Oleh Mira Luxita, staf reporter CNA
Semasa berjuang sebagai pekerja migran Indonesia (PMI) di Taiwan, ia kerap dikenal dengan sebutan “bundanya PMI”. Puluhan kasus telah ia tangani, terutama yang berkaitan dengan anak buah kapal (ABK). Ia pernah bekerja 12 tahun di majikan yang sama sebagai penjaga lansia, hingga dianugerahi beberapa penghargaan dari pemerintah Taiwan dan Indonesia.
Kini, Tantri mengemban tugas sebagai ketua Tim Penggerak Pemberdayaan dan Kesejahteraan Keluarga (TP PKK) serta pimpinan Lembaga Pelatihan Kerja (LPK) di Desa Morang, Kecamatan Kare, Kabupaten Madiun di Jawa Timur.
Dwi Tantri (53) pertama datang ke Taiwan pada tahun 2008-2010. Ia kembali ke tanah air dan bekerja di sebuah Perusahaan Penempatan Pekerja Migran Indonesia (sebelumnya PJTKI). Selama setahun, Tanti, panggilan akrabnya, belajar tentang aturan tenaga kerja dan proses pengiriman PMI ke luar negeri, ujarnya membuka wawancara bersama CNA.

____________________

Uraian Tugas -> Tuliskan kembali bagian kutipan di atas, dimulai dari kata-kata yang memuat "Oleh Mira Luxita, staf" dan berhenti setelah "di Jawa Timur.", dengan mengubah "penjaga lansia" menjadi "pendamping lansia".

____________________

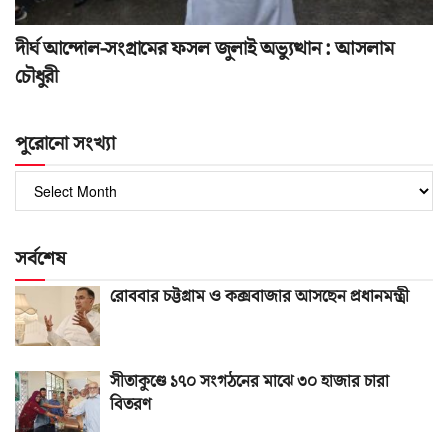
দীর্ঘ আন্দোল-সংগ্রামের ফসল জুলাই অভ্যুত্থান : আসলাম
চৌধুরী
পুরোনো সংখ্যা
পুরোনো
সংখ্যা
সর্বশেষ
রোববার চট্টগ্রাম ও কক্সবাজার আসছেন প্রধানমন্ত্রী
সীতাকুণ্ডে ১৭০ সংগঠনের মাঝে ৩০ হাজার চারা
বিতরণ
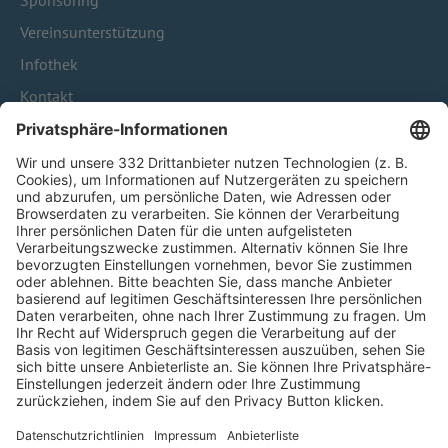
Sponsoring
Vereinsunterstützung
Infothek
Kontakt
HÄUFIG BESUCHTE SEITEN
Pässe und Vereinswechsel
Trainerausbildung
Schulungsangebot Vereinsmitarbeiter
BFV-Geschäftsstellen
Trainerbörse
Login SpielPlus
FOLGE DEM BFV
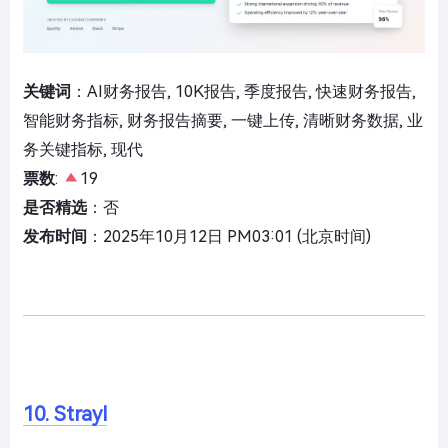
关键词
：AI财务报告, 10K报告, 季度报告, 快速财务报告,
智能财务指标, 财务报告摘要, 一键上传, 清晰财务数据, 业
务关键指标, 现代
票数
:
19
是否精选
：否
发布时间
：2025年10月12日 PM03:01 (北京时间)
10. Strayl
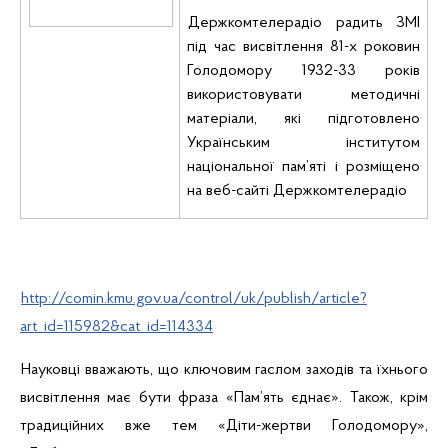
Держкомтелерадіо радить ЗМІ
під час висвітлення 81-х роковин
Голодомору 1932-33 років
використовувати методичні
матеріали, які підготовлено
Українським інститутом
національної пам’яті і розміщено
на веб-сайті Держкомтелерадіо
http://comin.kmu.gov.ua/control/uk/publish/article?
art_id=115982&cat_id=114334
Науковці вважають, що ключовим гаслом заходів та їхнього
висвітлення має бути фраза «Пам’ять єднає». Також, крім
традиційних вже тем
«Діти-жертви Голодомору»,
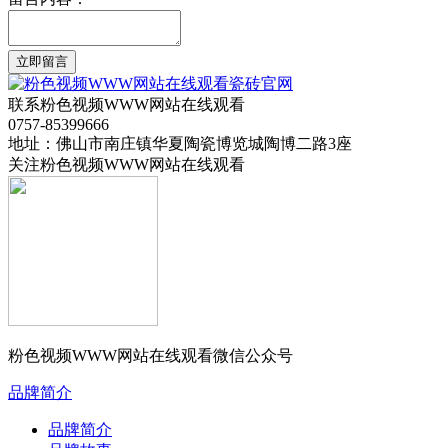
立即留言
联系粉色视频WWW网站在线观看
0757-85399666
地址：佛山市南庄镇华夏陶瓷博览城陶博二路3座
关注粉色视频WWW网站在线观看
粉色视频WWW网站在线观看微信公众号
品牌简介
品牌简介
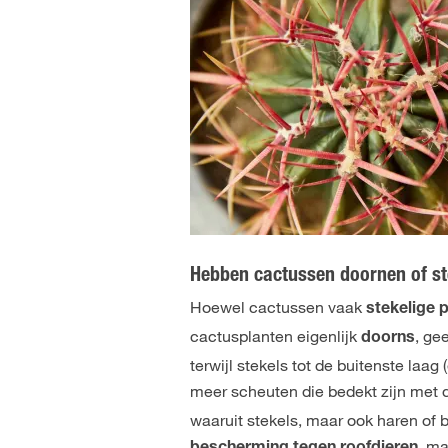
Hebben cactussen doornen of st
Hoewel cactussen vaak
stekelige 
cactusplanten eigenlijk
, ge
doorns
terwijl stekels tot de buitenste laa
meer scheuten die bedekt zijn met 
waaruit stekels, maar ook haren of
, m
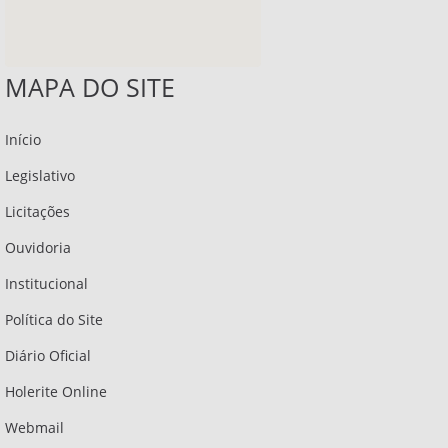
MAPA DO SITE
Início
Legislativo
Licitações
Ouvidoria
Institucional
Política do Site
Diário Oficial
Holerite Online
Webmail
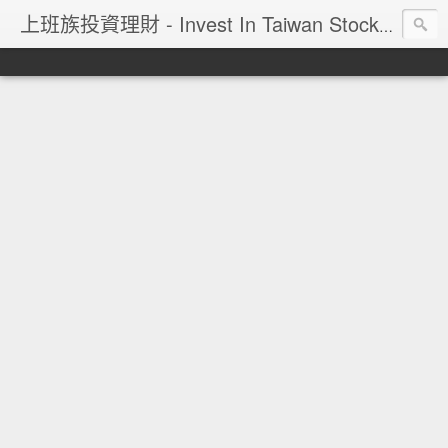
上班族投資理財 - Invest In Taiwan Stock Market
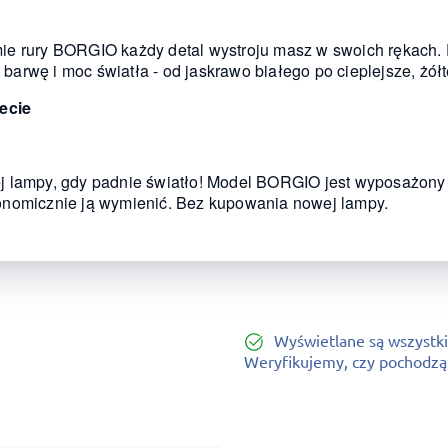
ie rury BORGIO każdy detal wystroju masz w swoich rękach
rwę i moc światła - od jaskrawo białego po cieplejsze, żółt
lecie
j lampy, gdy padnie światło! Model BORGIO jest wyposażony 
onomicznie ją wymienić. Bez kupowania nowej lampy.
Wyświetlane są wszystki
Weryfikujemy, czy pochodzą o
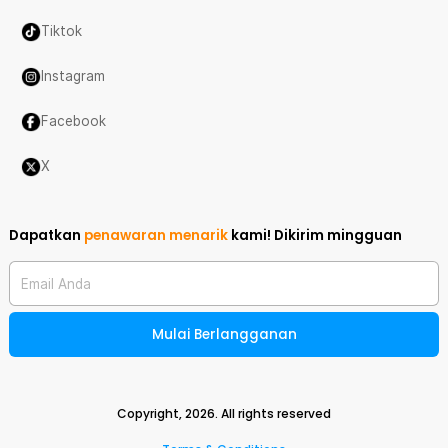
Tiktok
Instagram
Facebook
X
Dapatkan
penawaran menarik
kami!
Dikirim mingguan
Email Anda
Mulai Berlangganan
Copyright,
2026
. All rights reserved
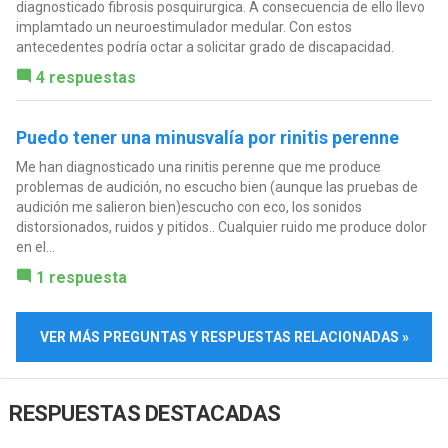
diagnosticado fibrosis posquirurgica. A consecuencia de ello llevo
implamtado un neuroestimulador medular. Con estos
antecedentes podría octar a solicitar grado de discapacidad.
4 respuestas
Puedo tener una minusvalía por rinitis perenne
Me han diagnosticado una rinitis perenne que me produce
problemas de audición, no escucho bien (aunque las pruebas de
audición me salieron bien)escucho con eco, los sonidos
distorsionados, ruidos y pitidos.. Cualquier ruido me produce dolor
en el...
1 respuesta
VER MÁS PREGUNTAS Y RESPUESTAS RELACIONADAS »
RESPUESTAS DESTACADAS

____________________

Jawaban yang Diharapkan ->
Oleh Mira Luxita, staf reporter CNA
Semasa berjuang sebagai pekerja migran Indonesia (PMI) di Taiwan, ia kerap dikenal dengan sebutan “bundanya PMI”. Puluhan kasus telah ia tangani, terutama yang berkaitan dengan anak buah kapal (ABK). Ia pernah bekerja 12 tahun di majikan yang sama sebagai pendamping lansia, hingga dianugerahi beberapa penghargaan dari pemerintah Taiwan dan Indonesia.
Kini, Tantri mengemban tugas sebagai ketua Tim Penggerak Pemberdayaan dan Kesejahteraan Keluarga (TP PKK) serta pimpinan Lembaga Pelatihan Kerja (LPK) di Desa Morang, Kecamatan Kare, Kabupaten Madiun di Jawa Timur.